Entre várias entrevistas que acabam se tornando complexas e indo a um rumo inesperado, destaco a conversa de Jacques com dois fazendeiros que ouviram um grito no local próximo do que se julga ter ocorrido a aparição: praticamente uníssonos, eles respondem de forma ansiosa e atropelando a pergunta do repórter, o que demonstra uma orgânica cumplicidade e urgência possível apenas para duas pessoas que testemunharam simultaneamente algo assombroso. Ainda no campo da comunicação, a objetificação midiática de Anna é retratada de forma bastante eloquente.

Entre os interesse externos e o mistério da aparição, o filme ainda consegue revelar o lado humano de Anna (Galatea Bellugi)

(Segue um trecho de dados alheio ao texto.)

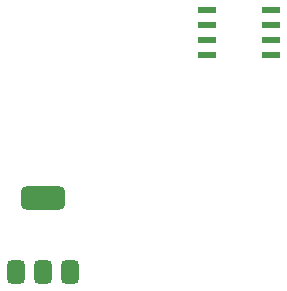
<source format=gbr>
%TF.GenerationSoftware,KiCad,Pcbnew,8.0.1*%
%TF.CreationDate,2024-08-21T14:38:24-03:00*%
%TF.ProjectId,monitoreo_solar,6d6f6e69-746f-4726-956f-5f736f6c6172,rev?*%
%TF.SameCoordinates,Original*%
%TF.FileFunction,Paste,Bot*%
%TF.FilePolarity,Positive*%
%FSLAX46Y46*%
G04 Gerber Fmt 4.6, Leading zero omitted, Abs format (unit mm)*
G04 Created by KiCad (PCBNEW 8.0.1) date 2024-08-21 14:38:24*
%MOMM*%
%LPD*%
G01*
G04 APERTURE LIST*
G04 Aperture macros list*
%AMRoundRect*
0 Rectangle with rounded corners*
0 $1 Rounding radius*
0 $2 $3 $4 $5 $6 $7 $8 $9 X,Y pos of 4 corners*
0 Add a 4 corners polygon primitive as box body*
4,1,4,$2,$3,$4,$5,$6,$7,$8,$9,$2,$3,0*
0 Add four circle primitives for the rounded corners*
1,1,$1+$1,$2,$3*
1,1,$1+$1,$4,$5*
1,1,$1+$1,$6,$7*
1,1,$1+$1,$8,$9*
0 Add four rect primitives between the rounded corners*
20,1,$1+$1,$2,$3,$4,$5,0*
20,1,$1+$1,$4,$5,$6,$7,0*
20,1,$1+$1,$6,$7,$8,$9,0*
20,1,$1+$1,$8,$9,$2,$3,0*%
G04 Aperture macros list end*
%ADD10RoundRect,0.375000X0.375000X-0.625000X0.375000X0.625000X-0.375000X0.625000X-0.375000X-0.625000X0*%
%ADD11RoundRect,0.500000X1.400000X-0.500000X1.400000X0.500000X-1.400000X0.500000X-1.400000X-0.500000X0*%
%ADD12R,1.498600X0.558800*%
G04 APERTURE END LIST*
D10*
%TO.C,U2*%
X42070000Y-97330000D03*
D11*
X44370000Y-91030000D03*
D10*
X44370000Y-97330000D03*
X46670000Y-97330000D03*
%TD*%
D12*
%TO.C,U1*%
X63705100Y-75095000D03*
X63705100Y-76365000D03*
X63705100Y-77635000D03*
X63705100Y-78905000D03*
X58294900Y-78905000D03*
X58294900Y-77635000D03*
X58294900Y-76365000D03*
X58294900Y-75095000D03*
%TD*%
M02*

</source>
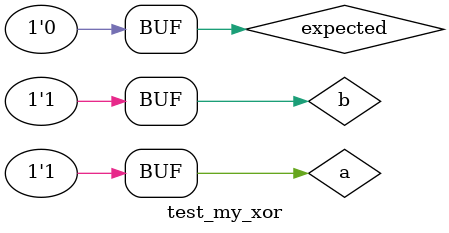
<source format=v>
module test_my_xor();
   reg a;
   reg b;
   reg expected;
   
   wire c;

   my_xor u1(c, a, b);

   initial 
     begin
	a = 0;
	b = 0;
	expected = 0;

	#1 a = 0;
	b = 1;
	expected = 1;
	
	#1 a = 1;
	b = 0;
	expected = 1;
	
	#1 a = 1;
	b = 1;
	expected = 0;
     end

   initial
     $monitor("my_xor %d %b %b (%b %b)", $time, a, b, c, expected);
   
endmodule

</source>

Outro destaque são as excelentes atuações de Vincent Lindon (observe como o seu personagem cético reage toda vez que os membros do Vaticano tratam sobre exorcismos ou demônios) e Galatea Bellugi (na primeira entrevista com a Comissão, o diretor foi bastante generoso assim como ousado ao deixar que o público avaliasse, em um close-up de Anna, se ela está ou não mentindo sobre a aparição).

Outro aspecto interessante é ver os bastidores do pomposo Vaticano, que se apresenta sem reservas, mostrando a micropolítica das tensões que a fé livre pode causar em sua instituição milenar ao passo que a igreja da pequena cidade francesa, comandado pelo monsenhor Borrodine (Patrick d’Assunção), afronta abertamente aos ditames impositivos da Comissão.

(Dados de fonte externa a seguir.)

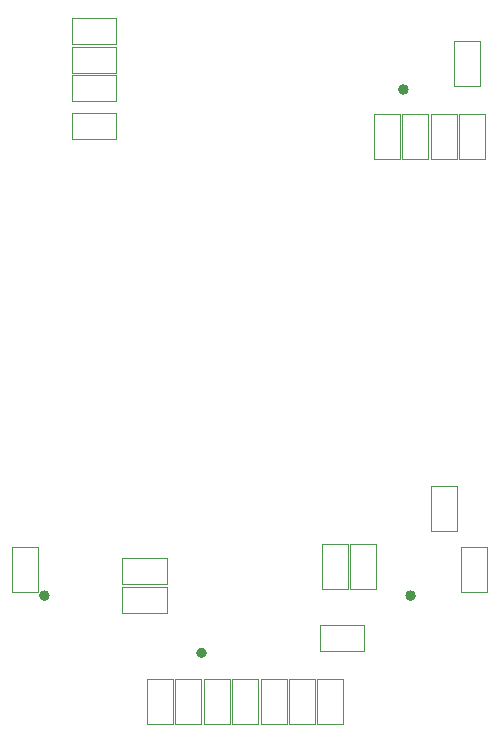
<source format=gbr>
%FSLAX34Y34*%
%MOMM*%
%LNSILK_TOP*%
G71*
G01*
%ADD10C, 0.100*%
%ADD11C, 0.500*%
%LPD*%
G54D10*
X293000Y-1244000D02*
X315000Y-1244000D01*
X315000Y-1282000D01*
X293000Y-1282000D01*
X293000Y-1244000D01*
G54D10*
X269000Y-1244000D02*
X291000Y-1244000D01*
X291000Y-1282000D01*
X269000Y-1282000D01*
X269000Y-1244000D01*
G54D10*
X245000Y-1244000D02*
X267000Y-1244000D01*
X267000Y-1282000D01*
X245000Y-1282000D01*
X245000Y-1244000D01*
G54D10*
X317000Y-1244000D02*
X339000Y-1244000D01*
X339000Y-1282000D01*
X317000Y-1282000D01*
X317000Y-1244000D01*
G54D10*
X221000Y-1244000D02*
X243000Y-1244000D01*
X243000Y-1282000D01*
X221000Y-1282000D01*
X221000Y-1244000D01*
G54D11*
G75*
G01X221000Y-1222000D02*
G03X221000Y-1222000I-2000J0D01*
G01*
G54D10*
X173000Y-1244000D02*
X195000Y-1244000D01*
X195000Y-1282000D01*
X173000Y-1282000D01*
X173000Y-1244000D01*
G54D10*
X197000Y-1244000D02*
X219000Y-1244000D01*
X219000Y-1282000D01*
X197000Y-1282000D01*
X197000Y-1244000D01*
G54D10*
X343000Y-1168000D02*
X321000Y-1168000D01*
X321000Y-1130000D01*
X343000Y-1130000D01*
X343000Y-1168000D01*
G54D10*
X367000Y-1168000D02*
X345000Y-1168000D01*
X345000Y-1130000D01*
X367000Y-1130000D01*
X367000Y-1168000D01*
G54D10*
X357000Y-1198000D02*
X357000Y-1220000D01*
X319000Y-1220000D01*
X319000Y-1198000D01*
X357000Y-1198000D01*
G54D10*
X146966Y-706694D02*
X146966Y-684694D01*
X108966Y-684694D01*
X108966Y-706694D01*
X146966Y-706694D01*
G54D10*
X146966Y-786694D02*
X146966Y-764694D01*
X108966Y-764694D01*
X108966Y-786694D01*
X146966Y-786694D01*
G54D10*
X146966Y-730694D02*
X146966Y-708694D01*
X108966Y-708694D01*
X108966Y-730694D01*
X146966Y-730694D01*
G54D10*
X146966Y-754694D02*
X146966Y-732694D01*
X108966Y-732694D01*
X108966Y-754694D01*
X146966Y-754694D01*
G54D11*
G75*
G01X392000Y-745000D02*
G03X392000Y-745000I-2000J0D01*
G01*
G54D10*
X433000Y-704000D02*
X455000Y-704000D01*
X455000Y-742000D01*
X433000Y-742000D01*
X433000Y-704000D01*
G54D10*
X411000Y-804000D02*
X389000Y-804000D01*
X389000Y-766000D01*
X411000Y-766000D01*
X411000Y-804000D01*
G54D10*
X435000Y-804000D02*
X413000Y-804000D01*
X413000Y-766000D01*
X435000Y-766000D01*
X435000Y-804000D01*
G54D10*
X459000Y-804000D02*
X437000Y-804000D01*
X437000Y-766000D01*
X459000Y-766000D01*
X459000Y-804000D01*
G54D10*
X387000Y-804000D02*
X365000Y-804000D01*
X365000Y-766000D01*
X387000Y-766000D01*
X387000Y-804000D01*
G54D11*
G75*
G01X88000Y-1173500D02*
G03X88000Y-1173500I-2000J0D01*
G01*
G54D10*
X59000Y-1132500D02*
X81000Y-1132500D01*
X81000Y-1170500D01*
X59000Y-1170500D01*
X59000Y-1132500D01*
G54D10*
X151800Y-1188000D02*
X151800Y-1166000D01*
X189800Y-1166000D01*
X189800Y-1188000D01*
X151800Y-1188000D01*
G54D10*
X151800Y-1164000D02*
X151800Y-1142000D01*
X189800Y-1142000D01*
X189800Y-1164000D01*
X151800Y-1164000D01*
G54D10*
X435000Y-1118500D02*
X413000Y-1118500D01*
X413000Y-1080500D01*
X435000Y-1080500D01*
X435000Y-1118500D01*
G54D11*
G75*
G01X398000Y-1173500D02*
G03X398000Y-1173500I-2000J0D01*
G01*
G54D10*
X461000Y-1132500D02*
X439000Y-1132500D01*
X439000Y-1170500D01*
X461000Y-1170500D01*
X461000Y-1132500D01*
M02*

</source>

Caso deseje saber se o filme irá pender para a denúncia de uma farsa ou um milagre, posso lhe dizer apenas que existem algumas facilitações narrativas dentro do roteiro que estão além do acaso, todavia esse argumento não ajuda muito pois até os filmes menos religiosos também são passíveis de apresentar tais soluções. Mas esse detalhe não incomoda pois o enredo principal desse filme é justamente o que nos faz humanos: para aliviar o desamparo e a solidão, nada melhor do que a reconexão verdadeira, o acolhimento piedoso no colo da Mãe de Deus.


Em Natal, você ainda pode conferi-lo no Festival Varilux de Cinema Francês, na Cinépolis Natal Shopping, segunda-feira, 18/06, às 19h40.